The House Financial Services Committee has marked up and
approved four pieces of legislation dealing with mandatory audit firm rotation,
exemption of private fund advisers, the Dodd-Frank pay ratio requirement, and
the Department of Labor and SEC adoption of fiduciary standards for brokers and
advisers.
The Committee
approved by a vote of 52-0 legislation that would prohibit the mandatory
rotation of independent outside audit firms and remove the threat of
unnecessary compliance costs for public companies. Introduced by Rep. Robert
Hurt (R-VA) and Rep. Gregory Meeks (D-NY), the Audit Integrity and Job
Protection Act, H.R. 1564, would amend Section 103 of the Sarbanes-Oxley Act to
expressly prohibit the PCAOB from requiring that the outside audits of a
company’s financial statements be conducted by different audit firms on a
rotating basis. The Act would also prohibit the Board from requiring that
audits be conducted by specific auditors. This is bi-partisan legislation and
is expected to be approved by the Committee after mark up and sent to the House
floor.
The Committee’s Ranking Member, Rep. Maxine
Waters (D-CA) has mixed feelings about H.R. 1564. On the one hand, she does not believe that
mandatory audit firm rotation would enhance auditor independence, but on the
other hand she does not believe that Congress should micromanage the PCAOB.

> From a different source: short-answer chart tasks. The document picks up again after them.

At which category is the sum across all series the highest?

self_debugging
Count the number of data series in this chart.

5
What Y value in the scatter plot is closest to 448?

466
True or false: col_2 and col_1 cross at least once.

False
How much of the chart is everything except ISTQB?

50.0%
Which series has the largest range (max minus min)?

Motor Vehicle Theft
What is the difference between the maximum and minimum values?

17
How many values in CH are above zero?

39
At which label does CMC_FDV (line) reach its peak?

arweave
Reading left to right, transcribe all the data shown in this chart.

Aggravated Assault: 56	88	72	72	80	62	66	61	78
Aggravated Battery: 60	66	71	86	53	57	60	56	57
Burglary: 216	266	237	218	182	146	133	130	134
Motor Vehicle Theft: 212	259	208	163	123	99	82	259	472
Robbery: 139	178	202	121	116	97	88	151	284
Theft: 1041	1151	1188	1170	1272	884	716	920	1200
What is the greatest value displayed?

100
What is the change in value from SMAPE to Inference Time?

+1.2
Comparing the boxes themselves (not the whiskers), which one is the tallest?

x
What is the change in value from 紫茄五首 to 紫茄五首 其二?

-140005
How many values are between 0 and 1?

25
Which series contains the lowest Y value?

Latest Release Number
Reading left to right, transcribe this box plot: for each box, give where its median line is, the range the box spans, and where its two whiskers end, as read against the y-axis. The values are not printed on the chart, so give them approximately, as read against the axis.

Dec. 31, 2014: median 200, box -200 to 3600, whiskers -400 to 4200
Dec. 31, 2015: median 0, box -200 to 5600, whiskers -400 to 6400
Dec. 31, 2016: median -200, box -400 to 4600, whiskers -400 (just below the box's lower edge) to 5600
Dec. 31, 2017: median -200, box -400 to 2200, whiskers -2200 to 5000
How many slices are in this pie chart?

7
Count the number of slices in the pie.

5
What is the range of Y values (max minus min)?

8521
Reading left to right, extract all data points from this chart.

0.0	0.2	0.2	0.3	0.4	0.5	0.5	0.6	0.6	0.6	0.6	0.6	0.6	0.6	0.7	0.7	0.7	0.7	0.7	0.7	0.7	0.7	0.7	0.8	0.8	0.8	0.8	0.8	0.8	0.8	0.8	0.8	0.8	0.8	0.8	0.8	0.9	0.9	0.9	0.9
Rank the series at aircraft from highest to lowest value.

Rep. Waters offered an amendment to H.R. 1564 that would
sunset the prohibition on adopting mandatory audit firm rotation so as not to
indefinitely constrain the PCAOB. The amendment would also require a study on
the issue, updating the 2003 GAO study. Rep. Hurt opposed the amendment,
stating that it would gut the bill and create uncertainty. Rep. Scott Garrett
(R-NJ) proposed an amendment to the Waters Amendment that would eliminate the
sunset provision, but retain the study. Rep. Hurt agreed to the compromise amendment
as long as it specifically required the study to consider the costs of
mandatory audit firm rotation. Rep. Waters agreed to the changes, indicating
that cost considerations should be included in the amendment. The amendment
requiring a study of mandatory audit firm rotation, updating the GAO 2003
study, was unanimously approved by voice vote.
The Committee also approved a bi-partisan bill, the Small
Business Capital Access and Job Preservation Act, H.R. 1105, by a 38-18 vote,
which would exempt advisers to certain private equity funds from the new SEC
registration requirements imposed by Title IV of the Dodd-Frank Act.
Specifically, H.R. 1105 exempts from SEC registration private equity fund
advisers that have not borrowed and do not have outstanding a principal amount
in excess of twice their funded capital commitments. The bill was introduced by
Rep. Robert Hurt (R-VA), Jim Himes (D-CT), Scott Garrett (R-NJ), Chair of the
Capital Markets Subcommittee.
The Committee also approved H.R. 1135, the Burdensome
Data Collection Relief Act by a 36-21 vote. ponsored by Rep. Bill Huizenga
(R-MI) and Chairman Garrett, the bill would repeal Section 953(b) of the
Dodd-Frank Act. Section 953(b) requires public companies to calculate and
disclose, in every filing with the SEC, (i) the median annual total
compensation of all of its employees other than its chief executive officer,
(ii) its chief executive officer’s annual total compensation, and (iii) the
ratio of those two numbers.
The Committee approved H.R. 2374, the Retail Investor Protection Act by a
44-13 vote. Sponsored by Rep. Ann Wagner (R-MO). The legislative prevents the
Secretary of Labor from prescribing any regulation under the Employee
Retirement Income Security Act of 1974 defining the circumstances under which
an individual is considered a fiduciary until the date that is 60 days after
the SEC issues a final rule relating to standards of conduct for brokers and
dealers pursuant Section 913 of the Dodd-Frank Act. Rep. Wagner said that Congress must act
because the SEC and DOL are headed towards two separate and massive rulemakings and the impact of
this on retail investors has not been properly considered. The legislation says
that the DOL must wait until the SEC acts before moving ahead.